| Questions |
1 - Rewrite the stretch of the Laurie Fagan article from "Australian rugby league" through "Bolton during 1965.", putting "player" in place of "footballer".
2 - According to the Laurie Fagan article, what honor did The Sun Herald give Fagan in 1962?

##### Page text

Laurie Fagan

Personal information
- Born: 3 May 1941
- Died: 28 September 2020 (aged 79)

Playing information
- Position: Halfback
Club
| Years | Team | Pld | T | G | FG | P |
| 1958–66 | Balmain | 98 | 19 | 22 | 0 | 101 |
| 1967–70 | Penrith Panthers | 77 | 10 | 2 | 4 | 42 |
|  | Total | 175 | 29 | 24 | 4 | 143 |
Representative
| Years | Team | Pld | T | G | FG | P |
| 1962 | New South Wales | 1 | 0 | 0 | 0 | 0 |
- Source:

= Laurie Fagan =

Australian rugby league footballer (1941–2020)

Laurie Fagan (3 May 1941 – 28 September 2020) was a professional rugby league footballer who played in the 1950s and 1960s. Fagan played for Balmain and the Penrith Panthers in the New South Wales Rugby League (NSWRL) competition.

==Playing career==
A local junior, Fagan was graded with Balmain in 1958 and was in first grade the following year, replacing Brian Staunton. In 1962 Fagan played for New South Wales against Queensland and Great Britain. Also, in 1962, he was named The Sun Herald 'Player of the Year'. Fagan was slowly forced out of Balmain's first grade side after club had signed the Englishman Dave Bolton during 1965.

##########
##### Data listing

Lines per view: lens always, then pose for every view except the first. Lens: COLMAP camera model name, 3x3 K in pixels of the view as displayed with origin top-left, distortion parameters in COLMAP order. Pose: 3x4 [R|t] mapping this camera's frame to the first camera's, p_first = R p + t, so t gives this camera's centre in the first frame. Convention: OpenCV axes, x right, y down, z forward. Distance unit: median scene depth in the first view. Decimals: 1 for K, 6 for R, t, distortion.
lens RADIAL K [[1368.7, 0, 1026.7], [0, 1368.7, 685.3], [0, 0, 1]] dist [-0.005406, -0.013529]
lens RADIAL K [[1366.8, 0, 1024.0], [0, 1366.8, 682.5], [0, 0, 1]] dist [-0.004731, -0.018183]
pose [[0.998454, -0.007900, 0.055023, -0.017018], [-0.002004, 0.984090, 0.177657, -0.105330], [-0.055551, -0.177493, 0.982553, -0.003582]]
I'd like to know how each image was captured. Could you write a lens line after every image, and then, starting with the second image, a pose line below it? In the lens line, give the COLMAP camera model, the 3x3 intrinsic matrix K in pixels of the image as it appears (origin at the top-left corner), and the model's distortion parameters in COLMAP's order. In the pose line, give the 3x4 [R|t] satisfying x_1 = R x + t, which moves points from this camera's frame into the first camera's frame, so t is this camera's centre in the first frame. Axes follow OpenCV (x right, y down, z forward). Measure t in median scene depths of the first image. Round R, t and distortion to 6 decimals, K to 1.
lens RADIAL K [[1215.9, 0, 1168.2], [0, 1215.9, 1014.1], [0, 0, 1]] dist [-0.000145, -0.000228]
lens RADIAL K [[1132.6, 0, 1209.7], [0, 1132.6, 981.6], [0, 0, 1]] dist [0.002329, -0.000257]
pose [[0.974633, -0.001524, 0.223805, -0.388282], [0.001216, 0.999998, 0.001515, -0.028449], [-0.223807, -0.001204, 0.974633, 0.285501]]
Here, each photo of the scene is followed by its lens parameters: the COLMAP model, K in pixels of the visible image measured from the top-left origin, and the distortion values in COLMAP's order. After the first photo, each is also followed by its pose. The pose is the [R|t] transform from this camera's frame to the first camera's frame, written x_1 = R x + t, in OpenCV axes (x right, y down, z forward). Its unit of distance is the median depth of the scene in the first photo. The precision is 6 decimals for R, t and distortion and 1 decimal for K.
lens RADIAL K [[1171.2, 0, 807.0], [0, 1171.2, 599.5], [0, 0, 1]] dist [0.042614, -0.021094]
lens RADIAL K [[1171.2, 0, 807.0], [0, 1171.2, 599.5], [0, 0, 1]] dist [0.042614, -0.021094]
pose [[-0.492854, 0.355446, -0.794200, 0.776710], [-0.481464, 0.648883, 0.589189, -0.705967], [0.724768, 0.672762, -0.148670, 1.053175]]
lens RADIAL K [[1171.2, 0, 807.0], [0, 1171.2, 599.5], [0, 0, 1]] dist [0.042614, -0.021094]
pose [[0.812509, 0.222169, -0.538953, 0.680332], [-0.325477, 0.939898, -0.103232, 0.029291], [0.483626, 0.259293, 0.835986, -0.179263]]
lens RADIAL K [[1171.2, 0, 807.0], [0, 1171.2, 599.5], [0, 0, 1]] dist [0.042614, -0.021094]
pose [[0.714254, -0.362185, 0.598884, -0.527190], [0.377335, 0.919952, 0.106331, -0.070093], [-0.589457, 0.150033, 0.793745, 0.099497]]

##########

| Expected results |
1 -
Australian rugby league player (1941–2020)

Laurie Fagan (3 May 1941 – 28 September 2020) was a professional rugby league player who played in the 1950s and 1960s. Fagan played for Balmain and the Penrith Panthers in the New South Wales Rugby League (NSWRL) competition.

==Playing career==
A local junior, Fagan was graded with Balmain in 1958 and was in first grade the following year, replacing Brian Staunton. In 1962 Fagan played for New South Wales against Queensland and Great Britain. Also, in 1962, he was named The Sun Herald 'Player of the Year'. Fagan was slowly forced out of Balmain's first grade side after club had signed the Englishman Dave Bolton during 1965.

2 - He was named The Sun Herald 'Player of the Year'.